Trump has endorsed allowing states to monitor pregnancies AND prosecute women who receive reproductive care.

HuffPost: "Trump Is Fine With States Monitoring Pregnant Women So They Don't Get Abortions"

The Hill: "Trump: It's up to states to monitor pregnancies, prosecute abortions"

Interviewer, TIME Magazine: "Do you think states should monitor women's pregnancies so they can know if they've gotten an abortion after the ban?"

Trump: "I think they might do that. Again, you'll have to speak to the individual states. Look, Roe v. Wade was all about bringing it back to the states. And that was a legal, as well as possibly in the hearts of some, in the minds of some, a moral decision. But it was largely a legal decision."

Interviewer: "Prosecuting women for getting abortions after the ban. But are you comfortable with it?"

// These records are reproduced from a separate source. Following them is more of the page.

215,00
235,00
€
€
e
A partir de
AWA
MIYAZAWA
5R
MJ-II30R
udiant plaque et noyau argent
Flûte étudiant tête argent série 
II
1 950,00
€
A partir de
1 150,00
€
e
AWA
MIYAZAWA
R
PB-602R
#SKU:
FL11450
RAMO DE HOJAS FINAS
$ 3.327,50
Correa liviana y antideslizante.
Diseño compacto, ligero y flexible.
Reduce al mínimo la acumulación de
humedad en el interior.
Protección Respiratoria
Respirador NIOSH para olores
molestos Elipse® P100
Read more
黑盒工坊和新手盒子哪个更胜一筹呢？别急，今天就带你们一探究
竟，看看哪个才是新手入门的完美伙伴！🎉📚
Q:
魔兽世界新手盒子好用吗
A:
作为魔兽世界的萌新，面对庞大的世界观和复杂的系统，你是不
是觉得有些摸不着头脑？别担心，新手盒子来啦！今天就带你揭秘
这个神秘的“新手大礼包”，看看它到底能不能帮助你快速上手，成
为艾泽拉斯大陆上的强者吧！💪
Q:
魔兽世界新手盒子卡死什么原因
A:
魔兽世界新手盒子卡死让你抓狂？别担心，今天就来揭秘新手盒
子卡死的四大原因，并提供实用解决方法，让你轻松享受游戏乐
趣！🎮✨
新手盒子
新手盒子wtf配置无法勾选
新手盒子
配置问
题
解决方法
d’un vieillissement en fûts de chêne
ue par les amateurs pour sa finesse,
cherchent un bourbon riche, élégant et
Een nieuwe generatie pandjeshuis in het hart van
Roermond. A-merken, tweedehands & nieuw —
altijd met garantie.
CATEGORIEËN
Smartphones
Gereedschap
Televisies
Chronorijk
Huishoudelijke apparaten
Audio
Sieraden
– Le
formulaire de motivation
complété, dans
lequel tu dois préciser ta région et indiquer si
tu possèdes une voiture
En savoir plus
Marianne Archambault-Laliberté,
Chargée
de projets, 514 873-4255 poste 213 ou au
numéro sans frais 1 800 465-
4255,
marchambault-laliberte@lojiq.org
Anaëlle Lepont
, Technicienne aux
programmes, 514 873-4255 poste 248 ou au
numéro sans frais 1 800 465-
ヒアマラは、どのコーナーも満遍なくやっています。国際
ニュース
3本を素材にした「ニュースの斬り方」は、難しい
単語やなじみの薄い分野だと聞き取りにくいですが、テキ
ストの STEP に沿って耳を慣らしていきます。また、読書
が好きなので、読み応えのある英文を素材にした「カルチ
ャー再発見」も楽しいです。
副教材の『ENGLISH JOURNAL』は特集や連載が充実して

Trump: "The states are going to say."

Trump: "There has to be some form of punishment [for women who have an abortion]."

Let's be clear: Trump and his anti-choice Project 2025 allies' agenda includes a national abortion ban, threatening IVF and contraception access, and allowing states to monitor women's pregnancies.

Rolling Stone: "Inside the MAGA Plan to Attack Birth Control, Surveil Women and Ban the Abortion Pill"

"The attacks on mifepristone and resurrection of Comstock stand out as particularly harmful proposals, but they are only two of the dozens of ways the Republicans behind Project 2025 envision restricting access to abortion and contraception if they win the White House next year. Elsewhere in the document, there are proposals to eliminate the morning-after pill from the Affordable Care Act's contraceptive mandate under the rationale that it is a 'potential abortifacient.'"

Politico: "Since the Alabama Supreme Court ruled last month that frozen embryos are children, the Heritage Foundation and other conservative groups have been strategizing how to convince not just GOP officials but evangelicals broadly that they should have serious moral concerns about fertility treatments like IVF and that access to them should be curtailed."